● **Try it**: Can you copy word for word the records from the line containing "Between 过严州同太守游乌龙寺 其三" through the end of the records, with both ends included and the pictures left out?

Chart understanding data
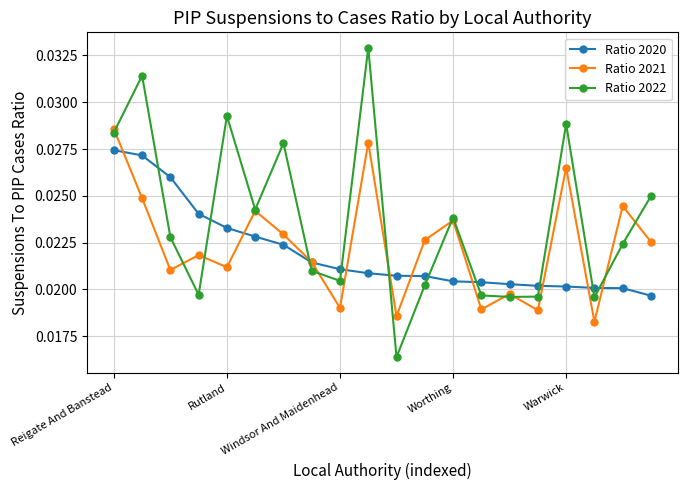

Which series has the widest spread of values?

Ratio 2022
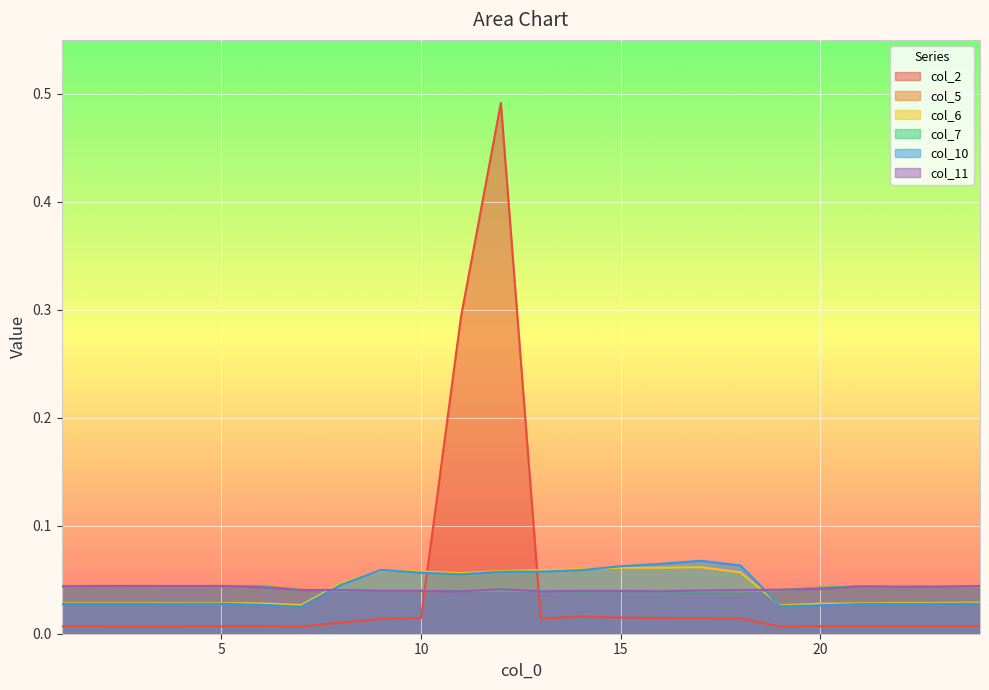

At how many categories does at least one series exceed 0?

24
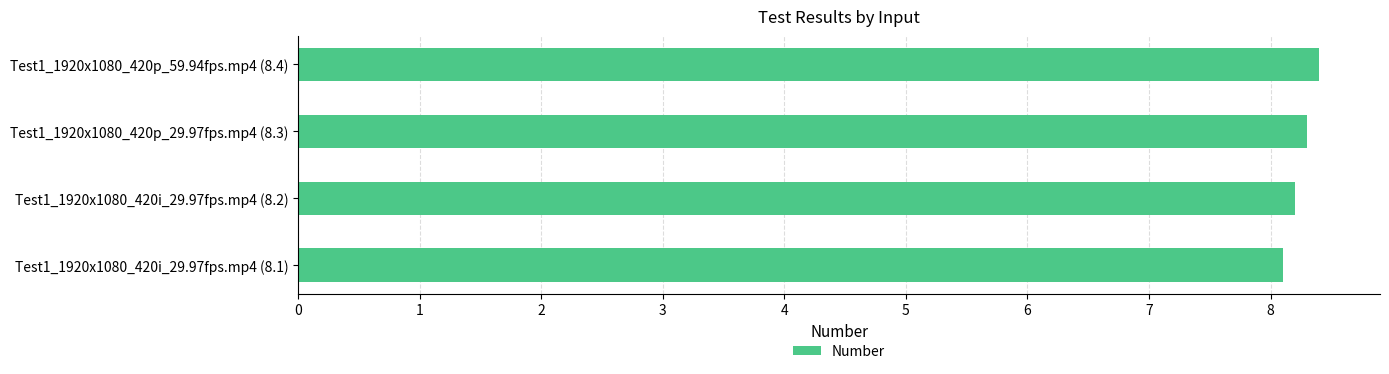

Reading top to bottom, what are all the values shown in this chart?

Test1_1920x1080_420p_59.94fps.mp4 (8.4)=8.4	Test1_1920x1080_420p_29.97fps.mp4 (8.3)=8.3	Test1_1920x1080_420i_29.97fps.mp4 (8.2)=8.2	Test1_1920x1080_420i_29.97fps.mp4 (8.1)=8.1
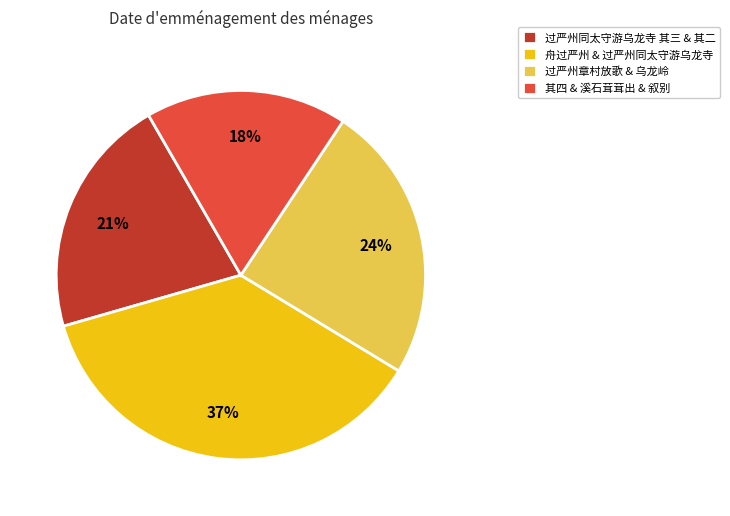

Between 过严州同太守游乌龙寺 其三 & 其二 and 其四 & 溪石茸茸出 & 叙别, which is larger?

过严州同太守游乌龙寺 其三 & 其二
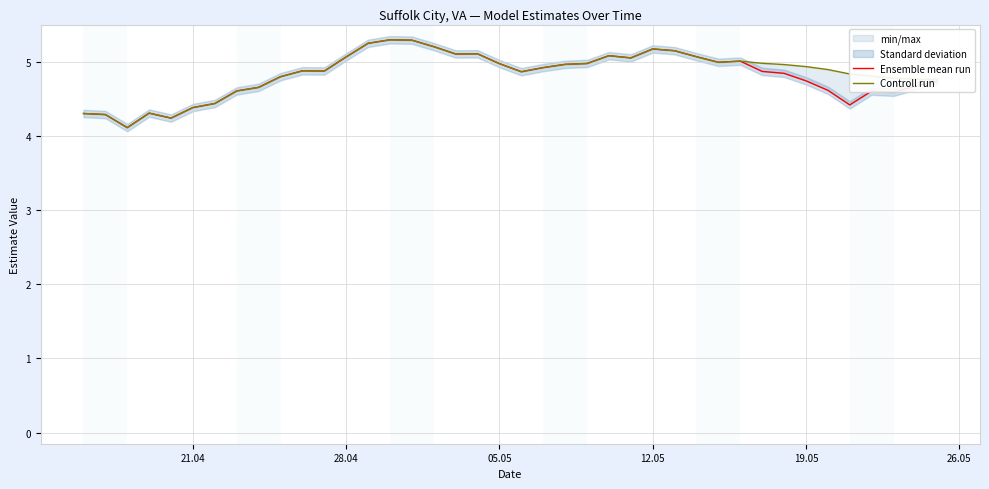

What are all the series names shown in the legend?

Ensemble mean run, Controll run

● **Task answer**:
Between 过严州同太守游乌龙寺 其三 & 其二 and 其四 & 溪石茸茸出 & 叙别, which is larger?

过严州同太守游乌龙寺 其三 & 其二

What are all the series names shown in the legend?

Ensemble mean run, Controll run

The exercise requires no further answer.